┌──
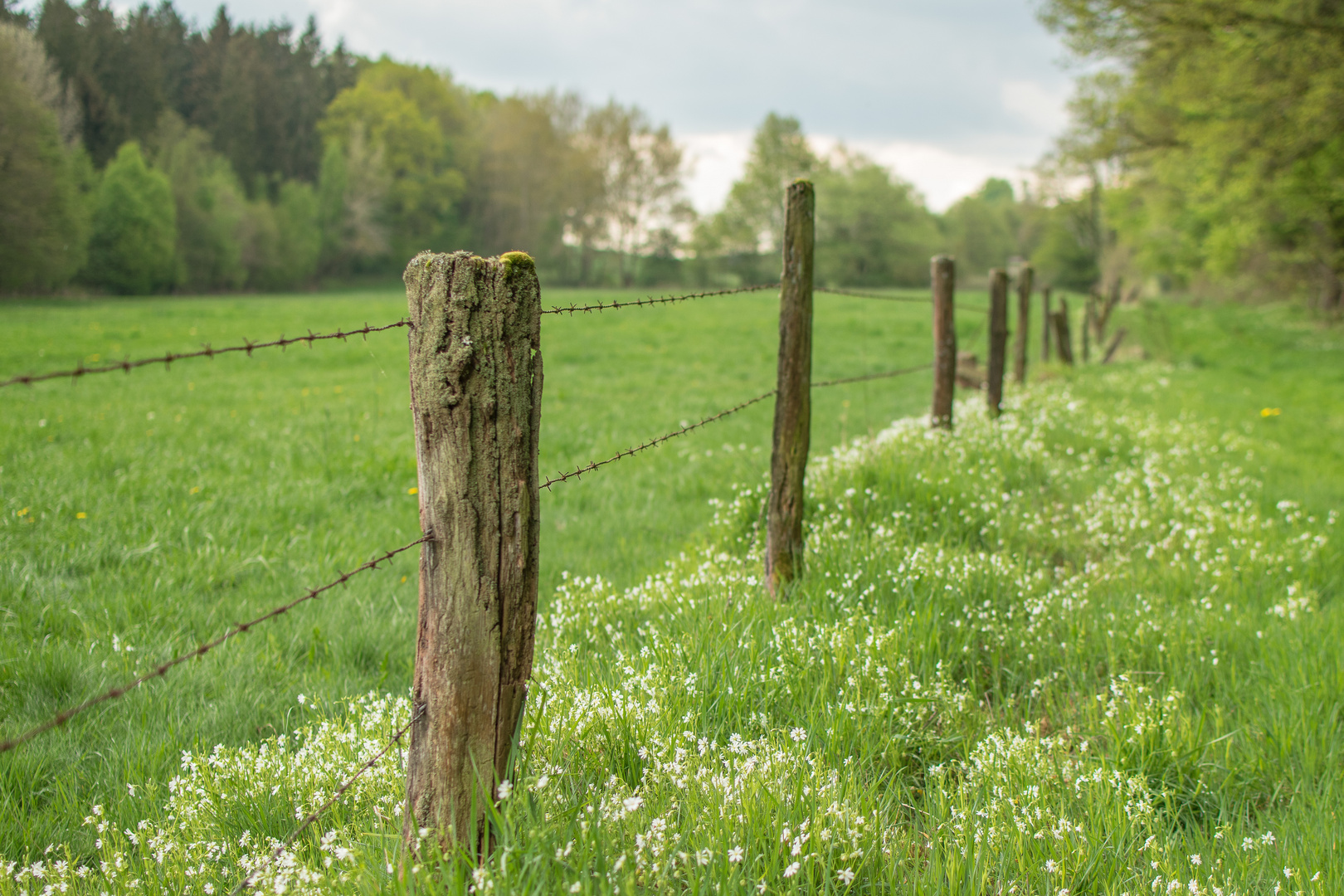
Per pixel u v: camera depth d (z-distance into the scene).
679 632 3.94
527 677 2.43
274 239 72.50
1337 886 2.50
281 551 5.79
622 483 8.15
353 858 2.27
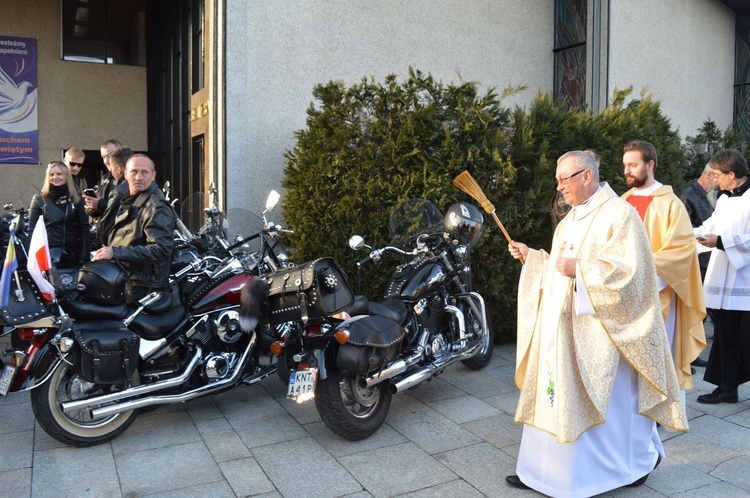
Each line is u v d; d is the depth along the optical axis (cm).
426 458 353
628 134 634
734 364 434
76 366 344
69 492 313
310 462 349
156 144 1249
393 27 771
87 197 552
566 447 292
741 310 423
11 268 334
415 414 421
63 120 1229
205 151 777
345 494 312
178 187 1056
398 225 491
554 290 305
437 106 557
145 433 388
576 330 293
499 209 558
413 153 527
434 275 439
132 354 354
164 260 386
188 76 967
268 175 683
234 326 402
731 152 437
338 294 354
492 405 438
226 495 312
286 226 595
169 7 1128
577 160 302
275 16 684
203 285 414
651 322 286
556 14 930
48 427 348
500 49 876
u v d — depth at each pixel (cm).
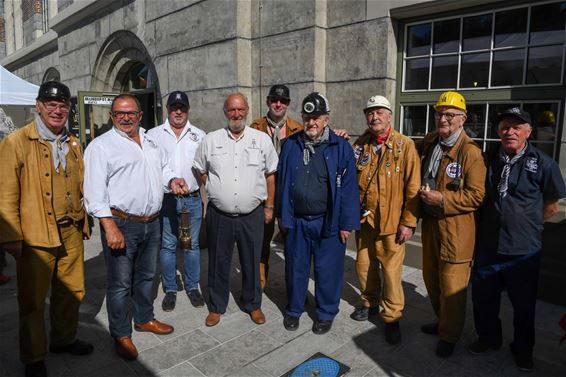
└──
◆ WORK ORDER
Find the line that contains "132 354 354", then write out that line and each one after it, exactly and with nothing else, through the end of the entries above, without the pictures.

◆ SOLVED EXERCISE
132 354 354
164 260 386
188 76 967
268 175 683
234 326 402
731 152 437
338 294 354
492 405 438
226 495 312
286 226 595
169 7 1128
577 160 302
275 16 684
203 285 414
651 322 286
556 14 930
48 427 348
500 49 876
u v d — depth at each pixel (cm).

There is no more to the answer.